Como pessoa procuro realizar-me, cada homem tem de se sentir realizado. Como jogador, quero voltar a assinar um contrato profissional. Durante a minha carreira já o fiz várias vezes, mas ficaram sempre sem efeito devido ao covid ou à guerra. Na Ucrânia, temos um provérbio que diz que se te queres rir perante Deus, podes contar para ele os teus planos, porque tudo depende dele e nunca sabemos como vai ser o dia seguinte. Já tinha contrato apalavrado com uma equipa da primeira divisão da Ucrânia quando começou a guerra, por isso não tenho a certeza do meu futuro, mas espero assinar um contrato profissional para me realizar como jogador e homem.
Que mensagem final gostarias de deixar a quem leu/viu esta entrevista?
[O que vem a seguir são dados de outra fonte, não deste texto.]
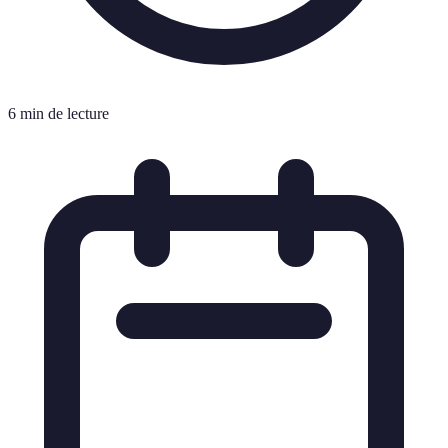
6 min de lecture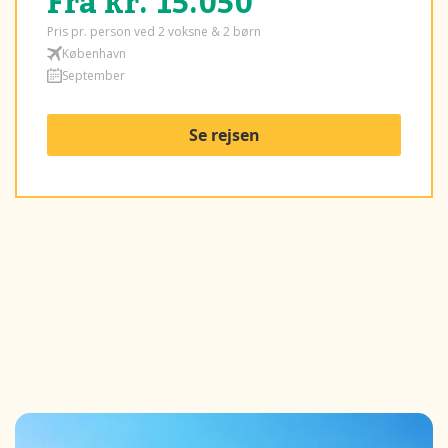
Fra kr. 15.050
Pris pr. person ved 2 voksne & 2 børn
København
September
Se rejsen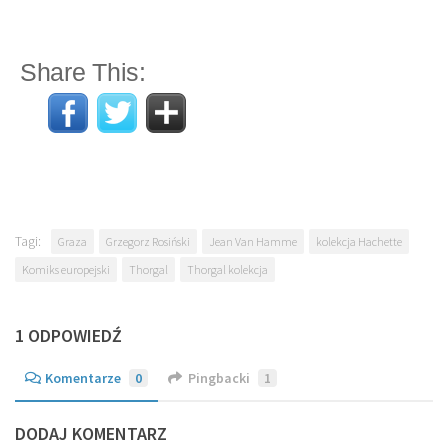
Share This:
Tagi:
Graza
Grzegorz Rosiński
Jean Van Hamme
kolekcja Hachette
Komiks europejski
Thorgal
Thorgal kolekcja
1 ODPOWIEDŹ
Komentarze
0
Pingbacki
1
DODAJ KOMENTARZ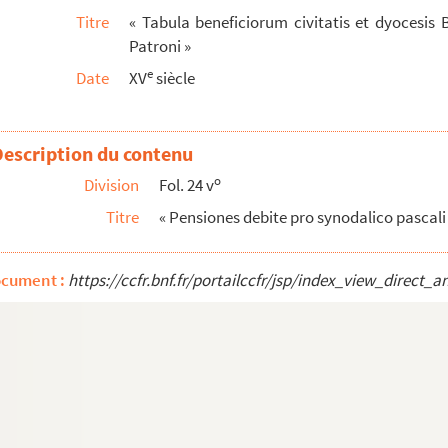
Titre
« Tabula beneficiorum civitatis et dyocesis 
Patroni »
ensis »
e
Date
XV
siècle
Description du contenu
x et du nom des patrons »
o
Division
Fol. 24 v
 ecclesie pertinentibus, facti et scripti anno D...
Titre
« Pensiones debite pro synodalico pascali
ocument :
https://ccfr.bnf.fr/portailccfr/jsp/index_view_dire
pelle Saint-Martin de la Cathédrale »
Cathédrale
 de Baieux appartenant a révérend père en Dieu, m...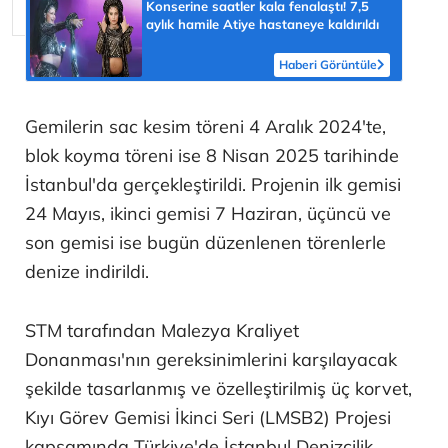
Konserine saatler kala fenalaştı! 7,5
aylık hamile Atiye hastaneye kaldırıldı
Haberi Görüntüle
Gemilerin sac kesim töreni 4 Aralık 2024'te,
blok koyma töreni ise 8 Nisan 2025 tarihinde
İstanbul'da gerçekleştirildi. Projenin ilk gemisi
24 Mayıs, ikinci gemisi 7 Haziran, üçüncü ve
son gemisi ise bugün düzenlenen törenlerle
denize indirildi.
STM tarafından Malezya Kraliyet
Donanması'nın gereksinimlerini karşılayacak
şekilde tasarlanmış ve özelleştirilmiş üç korvet,
Kıyı Görev Gemisi İkinci Seri (LMSB2) Projesi
kapsamında Türkiye'de İstanbul Denizcilik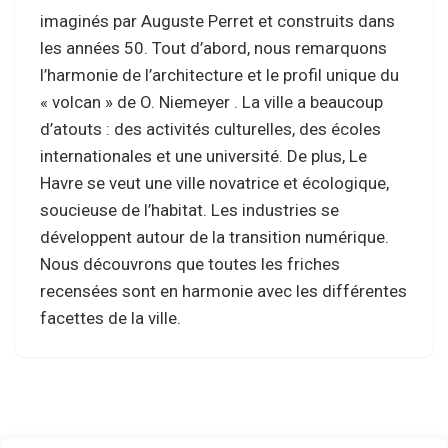
imaginés par Auguste Perret et construits dans
les années 50. Tout d’abord, nous remarquons
l’harmonie de l’architecture et le profil unique du
« volcan » de O. Niemeyer . La ville a beaucoup
d’atouts : des activités culturelles, des écoles
internationales et une université. De plus, Le
Havre se veut une ville novatrice et écologique,
soucieuse de l’habitat. Les industries se
développent autour de la transition numérique.
Nous découvrons que toutes les friches
recensées sont en harmonie avec les différentes
facettes de la ville.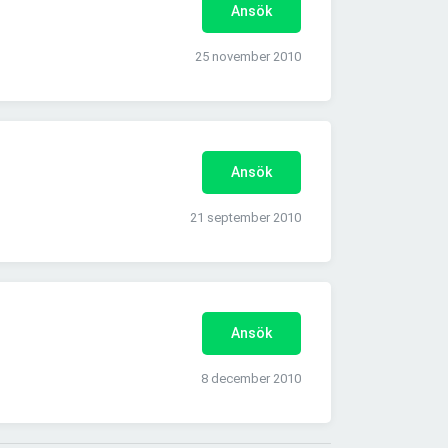
Ansök
25 november 2010
Ansök
21 september 2010
Ansök
8 december 2010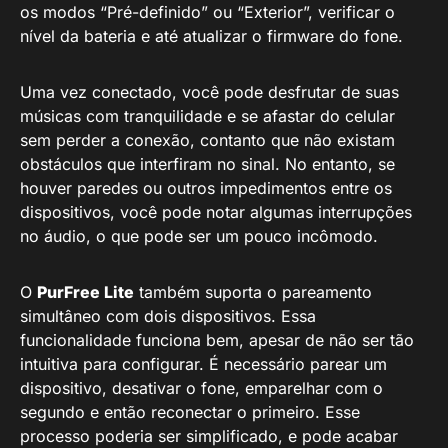
os modos “Pré-definido” ou “Exterior”, verificar o
nível da bateria e até atualizar o firmware do fone.
Uma vez conectado, você pode desfrutar de suas
músicas com tranquilidade e se afastar do celular
sem perder a conexão, contanto que não existam
obstáculos que interfiram no sinal. No entanto, se
houver paredes ou outros impedimentos entre os
dispositivos, você pode notar algumas interrupções
no áudio, o que pode ser um pouco incômodo.
O
PurFree Lite
também suporta o pareamento
simultâneo com dois dispositivos. Essa
funcionalidade funciona bem, apesar de não ser tão
intuitiva para configurar. É necessário parear um
dispositivo, desativar o fone, emparelhar com o
segundo e então reconectar o primeiro. Esse
processo poderia ser simplificado, e pode acabar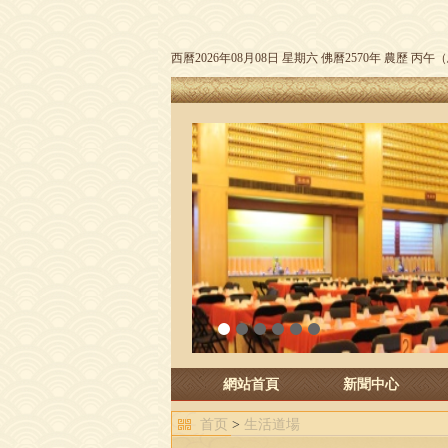
西曆2026年08月08日 星期六 佛曆2570年 農歷 丙
1
2
3
4
5
6
網站首頁
新聞中心
首页
>
生活道場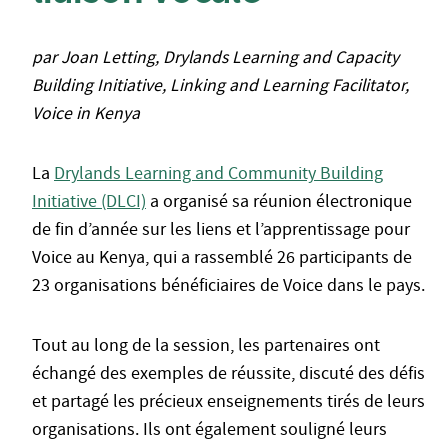
par Joan Letting, Drylands Learning and Capacity
Building Initiative, Linking and Learning Facilitator,
Voice in Kenya
La
Drylands Learning and Community Building
Initiative (DLCI)
a organisé sa réunion électronique
de fin d’année sur les liens et l’apprentissage pour
Voice au Kenya, qui a rassemblé 26 participants de
23 organisations bénéficiaires de Voice dans le pays.
Tout au long de la session, les partenaires ont
échangé des exemples de réussite, discuté des défis
et partagé les précieux enseignements tirés de leurs
organisations. Ils ont également souligné leurs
Em primeiro lugar quero agradecer ao Sindicato dos Jogadores, por ter esta oportunidade de mostrar a minha qualidade e treinar aqui. Estou cheio de emoções positivas e quero agradecer a toda a equipa técnica por ter recebido um ucraniano na sua equipa. Também quero deixar palavras de agradecimento à minha família, que me apoia sempre, e desejar a todas as pessoas no mundo que tenham a oportunidade de abraçar as pessoas que amam. Depois de estar um ano longe da família, percebi que ter a possibilidade de abraçar os nossos e mostrar amor não tem valor. Os meus familiares estão no país onde continua essa guerra estúpida, por isso eu acordo a pensar como está a minha família neste momento… e isso é muito difícil! Por isso, mando cumprimentos à minha família, abraço-os com as palavras e digo aos meus pais que os amo muito. Quero dizer muitas coisas, mas não é fácil encontrar as palavras certas. Em primeiro lugar agradeço o vosso apoio e dou a minha palavra que vou realizar os meus objetivos e vai correr tudo bem! E digo a todos que estão a ver essa mensagem para não se esquecerem de abraçar os vossos familiares e mostrar o vosso amor aos vossos pais, mulheres e filhos porque isso é muito importante! Eu percebi isso na minha vida por causa da guerra. Hoje vocês têm essa oportunidade, amanhã podem não ter. Também agradeço ao Vitaliy Kurtysh, que me está a acompanhar em Portugal e que me ajuda muito. E quero deixar uma mensagem a todos os jogadores e não só. Levantem a cabeça e corram para atingir os vossos objetivos. Se não der a correr, que seja a caminhar. Nunca deixem apagar os vossos sonhos! Sigam em frente e, mais cedo ou mais tarde, vão chegar lá! Eu ainda não cheguei ao topo como os meus amigos (Mudryk e Trubin) mas tenho a certeza de que vou chegar lá acima! Por isso acreditem em vocês e tudo vai ser alcançado! Slava Ukraini (Glória à Ucrânia)!